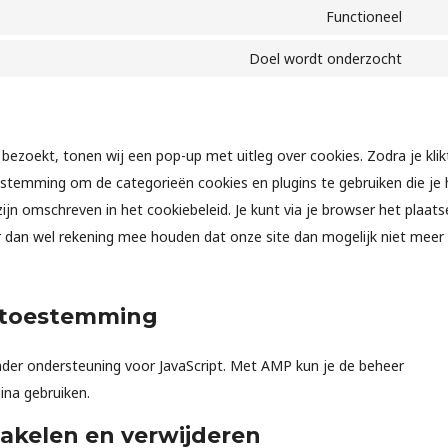
Functioneel
Doel wordt onderzocht
bezoekt, tonen wij een pop-up met uitleg over cookies. Zodra je klik
estemming om de categorieën cookies en plugins te gebruiken die je
ijn omschreven in het cookiebeleid. Je kunt via je browser het plaats
r dan wel rekening mee houden dat onze site dan mogelijk niet meer
e toestemming
nder ondersteuning voor JavaScript. Met AMP kun je de beheer
na gebruiken.
hakelen en verwijderen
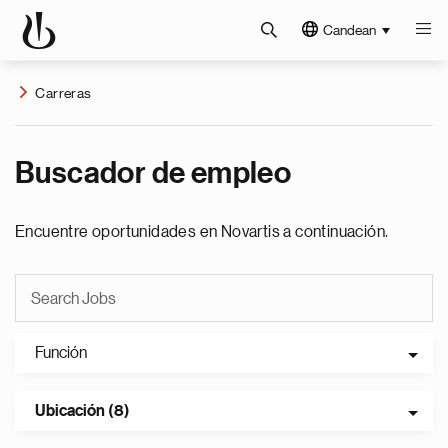
Candean
Carreras
Buscador de empleo
Encuentre oportunidades en Novartis a continuación.
Función
Ubicación (8)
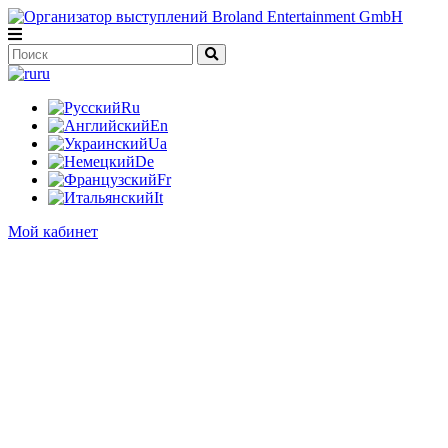
ru
Ru
En
Ua
De
Fr
It
Мой кабинет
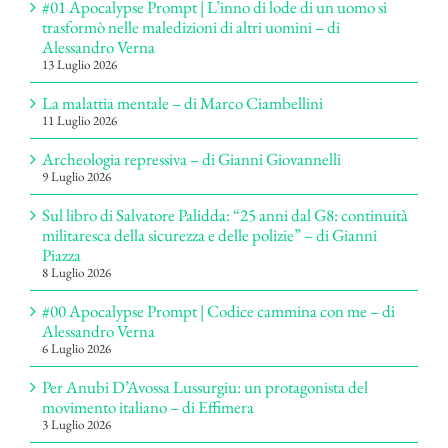
#01 Apocalypse Prompt | L’inno di lode di un uomo si
trasformò nelle maledizioni di altri uomini – di
Alessandro Verna
13 Luglio 2026
La malattia mentale – di Marco Ciambellini
11 Luglio 2026
Archeologia repressiva – di Gianni Giovannelli
9 Luglio 2026
Sul libro di Salvatore Palidda: “25 anni dal G8: continuità
militaresca della sicurezza e delle polizie” – di Gianni
Piazza
8 Luglio 2026
#00 Apocalypse Prompt | Codice cammina con me – di
Alessandro Verna
6 Luglio 2026
Per Anubi D’Avossa Lussurgiu: un protagonista del
movimento italiano – di Effimera
3 Luglio 2026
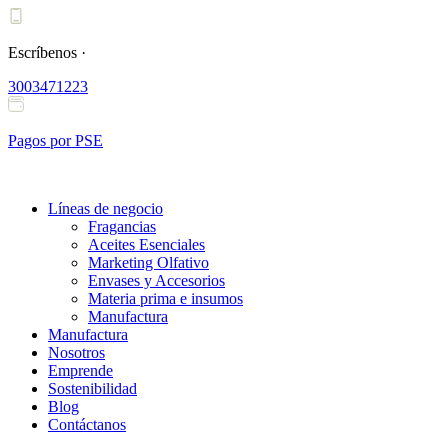
Ir
al
contenido
Escríbenos ·
3003471223
Pagos por PSE
Líneas de negocio
Fragancias
Aceites Esenciales
Marketing Olfativo
Envases y Accesorios
Materia prima e insumos
Manufactura
Manufactura
Nosotros
Emprende
Sostenibilidad
Blog
Contáctanos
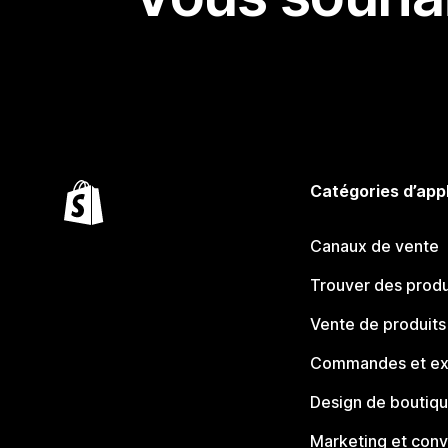
Catégories d’app
Canaux de vente
Trouver des produ
Vente de produits
Commandes et ex
Design de boutiq
Marketing et conv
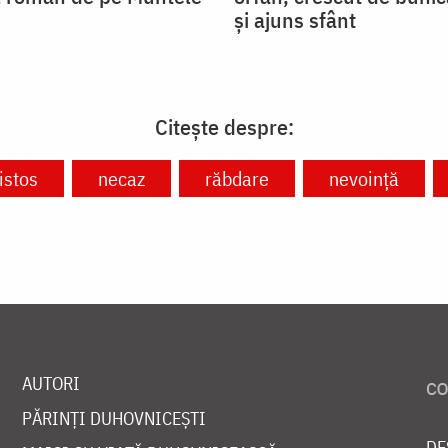
și ajuns sfânt
Citește despre:
istos
necaz
răbdare
nevoință
AUTORI
PĂRINȚI DUHOVNICEȘTI
DE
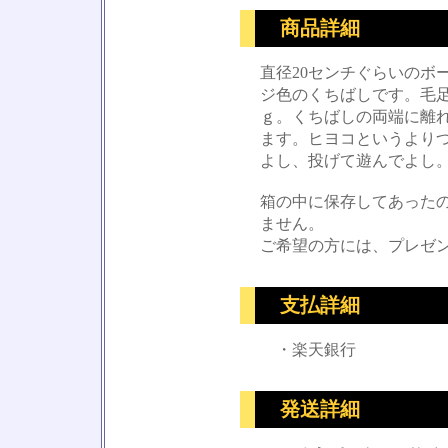
商品詳細
直径20センチぐらいのボ
ジ色のくちばしです。毛
ｇ。くちばしの両端に離
ます。ヒヨコというより
よし、投げて遊んでよし
箱の中に保存してあった
ません。
ご希望の方には、プレゼ
支払詳細
・楽天銀行
発送詳細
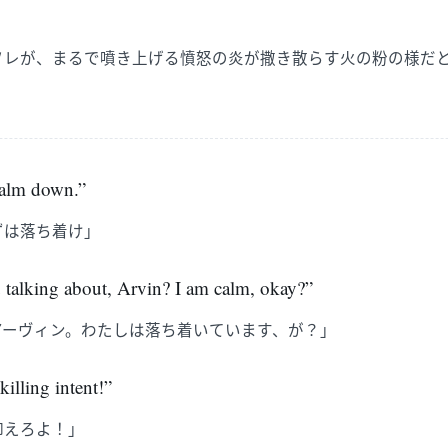
ソレが、まるで噴き上げる憤怒の炎が撒き散らす火の粉の様だ
 calm down.”
ずは落ち着け」
talking about, Arvin? I am calm, okay?”
アーヴィン。わたしは落ち着いています、が？」
killing intent!”
抑えろよ！」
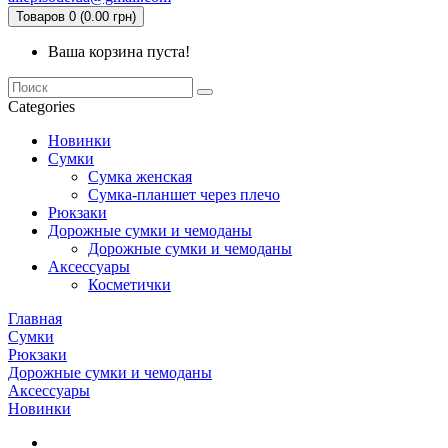
Товаров 0 (0.00 грн)
Ваша корзина пуста!
Categories
Новинки
Сумки
Сумка женская
Сумка-планшет через плечо
Рюкзаки
Дорожные сумки и чемоданы
Дорожные сумки и чемоданы
Аксессуары
Косметички
Главная
Сумки
Рюкзаки
Дорожные сумки и чемоданы
Аксессуары
Новинки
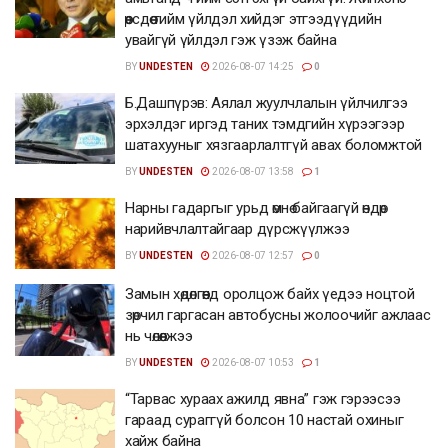
өөрсдөө тийм үйлдэл хийдэг этгээдүүдийн
увайгүй үйлдэл гэж үзэж байна
BY
UNDESTEN
2026-08-07 14:25
0
Б.Дашпүрэв: Аялал жуулчлалын үйлчилгээ
эрхэлдэг иргэд таних тэмдгийн хүрээгээр
шатахууныг хязгаарлалтгүй авах боломжтой
BY
UNDESTEN
2026-08-07 13:58
1
Нарны гадаргыг урьд өмнө байгаагүй өндөр
нарийвчлалтайгаар дүрсжүүлжээ
BY
UNDESTEN
2026-08-07 12:57
0
Замын хөдөлгөөнд оролцож байх үедээ ноцтой
зөрчил гаргасан автобусны жолоочийг ажлаас
нь чөлөөлжээ
BY
UNDESTEN
2026-08-07 10:53
1
“Тарвас хураах ажилд явна” гэж гэрээсээ
гараад сураггүй болсон 10 настай охиныг
хайж байна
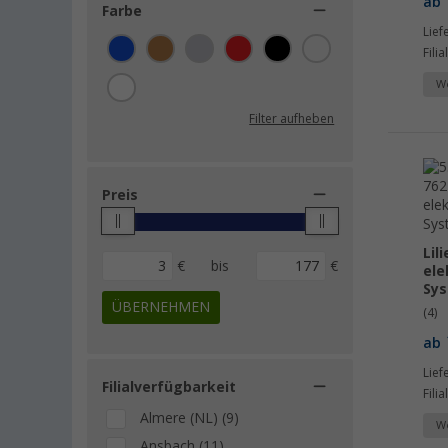
ab
Farbe
Lief
Fili
We
Filter aufheben
Preis
Lil
€
bis
€
ele
Sy
ÜBERNEHMEN
(4)
ab
Lief
Filialverfügbarkeit
Fili
Almere (NL) (9)
We
Ansbach (11)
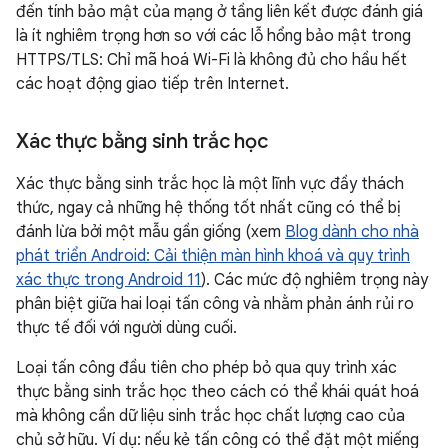
đến tính bảo mật của mạng ở tầng liên kết được đánh giá
là ít nghiêm trọng hơn so với các lỗ hổng bảo mật trong
HTTPS/TLS: Chỉ mã hoá Wi-Fi là không đủ cho hầu hết
các hoạt động giao tiếp trên Internet.
Xác thực bằng sinh trắc học
Xác thực bằng sinh trắc học là một lĩnh vực đầy thách
thức, ngay cả những hệ thống tốt nhất cũng có thể bị
đánh lừa bởi một mẫu gần giống (xem
Blog dành cho nhà
phát triển Android: Cải thiện màn hình khoá và quy trình
xác thực trong Android 11
). Các mức độ nghiêm trọng này
phân biệt giữa hai loại tấn công và nhằm phản ánh rủi ro
thực tế đối với người dùng cuối.
Loại tấn công đầu tiên cho phép bỏ qua quy trình xác
thực bằng sinh trắc học theo cách có thể khái quát hoá
mà không cần dữ liệu sinh trắc học chất lượng cao của
chủ sở hữu. Ví dụ: nếu kẻ tấn công có thể đặt một miếng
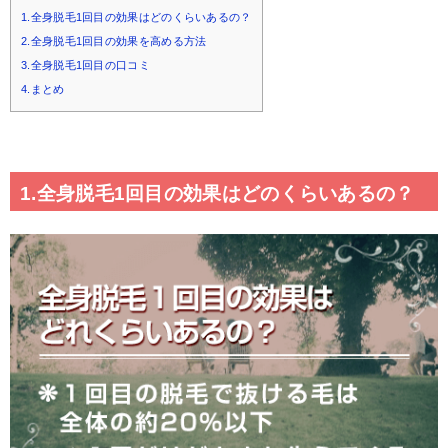
1.全身脱毛1回目の効果はどのくらいあるの？
2.全身脱毛1回目の効果を高める方法
3.全身脱毛1回目の口コミ
4.まとめ
1.全身脱毛1回目の効果はどのくらいあるの？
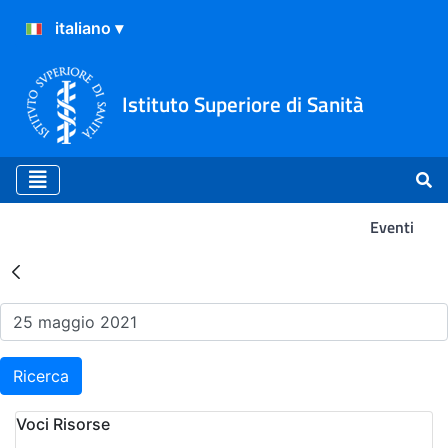
Istituto Superiore di Sanità
Eventi
Risultati della Ricerca - Ev
Ricerca
Voci Risorse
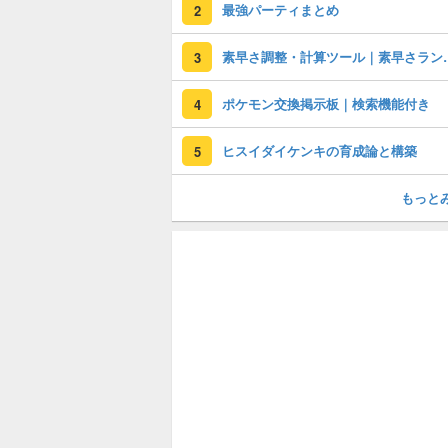
最強パーティまとめ
2
素早さ調整・計
3
ポケモン交換掲示板｜検索機能付き
4
ヒスイダイケンキの育成論と構築
5
もっと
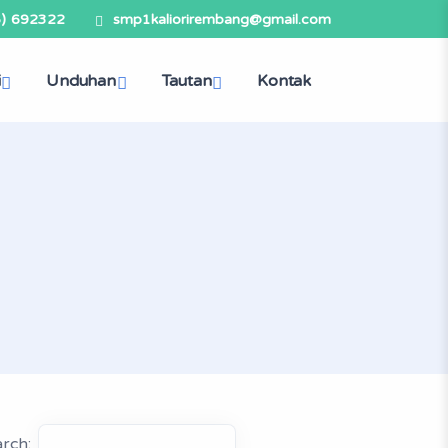
5) 692322
smp1kaliorirembang@gmail.com
i
Unduhan
Tautan
Kontak
rch:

* _Instruction_: Copy every line of text from all the entries above, character for character, and leave out the picture markers.

* _Solution_:
Functioneel
Doel wordt onderzocht
bezoekt, tonen wij een pop-up met uitleg over cookies. Zodra je klik
estemming om de categorieën cookies en plugins te gebruiken die je
ijn omschreven in het cookiebeleid. Je kunt via je browser het plaats
r dan wel rekening mee houden dat onze site dan mogelijk niet meer
e toestemming
nder ondersteuning voor JavaScript. Met AMP kun je de beheer
na gebruiken.
hakelen en verwijderen
Candean
Carreras
Buscador de empleo
Encuentre oportunidades en Novartis a continuación.
Función
Ubicación (8)
ru
Ru
En
Ua
De
Fr
It
Мой кабинет
#01 Apocalypse Prompt | L’inno di lode di un uomo si
trasformò nelle maledizioni di altri uomini – di
Alessandro Verna
13 Luglio 2026
La malattia mentale – di Marco Ciambellini
11 Luglio 2026
Archeologia repressiva – di Gianni Giovannelli
9 Luglio 2026
Sul libro di Salvatore Palidda: “25 anni dal G8: continuità
militaresca della sicurezza e delle polizie” – di Gianni
Piazza
8 Luglio 2026
#00 Apocalypse Prompt | Codice cammina con me – di
Alessandro Verna
6 Luglio 2026
Per Anubi D’Avossa Lussurgiu: un protagonista del
movimento italiano – di Effimera
3 Luglio 2026
Ir
al
contenido
Escríbenos ·
3003471223
Pagos por PSE
Líneas de negocio
Fragancias
Aceites Esenciales
Marketing Olfativo
Envases y Accesorios
Materia prima e insumos
Manufactura
Manufactura
Nosotros
Emprende
Sostenibilidad
Blog
Contáctanos
Catégories d’app
Canaux de vente
Trouver des produ
Vente de produits
Commandes et ex
Design de boutiq
Marketing et conv
și ajuns sfânt
Citește despre:
istos
necaz
răbdare
nevoință
AUTORI
PĂRINȚI DUHOVNICEȘTI
DE
商品詳細
直径20センチぐらいのボ
ジ色のくちばしです。毛
ｇ。くちばしの両端に離
ます。ヒヨコというより
よし、投げて遊んでよし
箱の中に保存してあった
ません。
ご希望の方には、プレゼ
支払詳細
・楽天銀行
発送詳細
ソレが、まるで噴き上げる憤怒の炎が撒き散らす火の粉の様だ
 calm down.”
ずは落ち着け」
talking about, Arvin? I am calm, okay?”
アーヴィン。わたしは落ち着いています、が？」
killing intent!”
抑えろよ！」
Товаров 0 (0.00 грн)
Ваша корзина пуста!
Categories
Новинки
Сумки
Сумка женская
Сумка-планшет через плечо
Рюкзаки
Дорожные сумки и чемоданы
Дорожные сумки и чемоданы
Аксессуары
Косметички
Главная
Сумки
Рюкзаки
Дорожные сумки и чемоданы
Аксессуары
Новинки
өөрсдөө тийм үйлдэл хийдэг этгээдүүдийн
увайгүй үйлдэл гэж үзэж байна
BY
UNDESTEN
2026-08-07 14:25
0
Б.Дашпүрэв: Аялал жуулчлалын үйлчилгээ
эрхэлдэг иргэд таних тэмдгийн хүрээгээр
шатахууныг хязгаарлалтгүй авах боломжтой
BY
UNDESTEN
2026-08-07 13:58
1
Нарны гадаргыг урьд өмнө байгаагүй өндөр
нарийвчлалтайгаар дүрсжүүлжээ
BY
UNDESTEN
2026-08-07 12:57
0
Замын хөдөлгөөнд оролцож байх үедээ ноцтой
зөрчил гаргасан автобусны жолоочийг ажлаас
нь чөлөөлжээ
BY
UNDESTEN
2026-08-07 10:53
1
“Тарвас хураах ажилд явна” гэж гэрээсээ
гараад сураггүй болсон 10 настай охиныг
хайж байна
ab
Farbe
Lief
Fili
We
Filter aufheben
Preis
Lil
€
bis
€
ele
Sy
ÜBERNEHMEN
(4)
ab
Lief
Filialverfügbarkeit
Fili
Almere (NL) (9)
We
Ansbach (11)
đến tính bảo mật của mạng ở tầng liên kết được đánh giá
là ít nghiêm trọng hơn so với các lỗ hổng bảo mật trong
HTTPS/TLS: Chỉ mã hoá Wi-Fi là không đủ cho hầu hết
các hoạt động giao tiếp trên Internet.
Xác thực bằng sinh trắc học
Xác thực bằng sinh trắc học là một lĩnh vực đầy thách
thức, ngay cả những hệ thống tốt nhất cũng có thể bị
đánh lừa bởi một mẫu gần giống (xem
Blog dành cho nhà
phát triển Android: Cải thiện màn hình khoá và quy trình
xác thực trong Android 11
). Các mức độ nghiêm trọng này
phân biệt giữa hai loại tấn công và nhằm phản ánh rủi ro
thực tế đối với người dùng cuối.
Loại tấn công đầu tiên cho phép bỏ qua quy trình xác
thực bằng sinh trắc học theo cách có thể khái quát hoá
mà không cần dữ liệu sinh trắc học chất lượng cao của
chủ sở hữu. Ví dụ: nếu kẻ tấn công có thể đặt một miếng
1.全身脱毛1回目の効果はどのくらいあるの？
2.全身脱毛1回目の効果を高める方法
3.全身脱毛1回目の口コミ
4.まとめ
1.全身脱毛1回目の効果はどのくらいあるの？
Istituto Superiore di Sanità
Eventi
Risultati della Ricerca - Ev
Ricerca
Voci Risorse
最強パーティまとめ
2
素早さ調整・計
3
ポケモン交換掲示板｜検索機能付き
4
ヒスイダイケンキの育成論と構築
5
もっと
5) 692322
smp1kaliorirembang@gmail.com
i
Unduhan
Tautan
Kontak
rch:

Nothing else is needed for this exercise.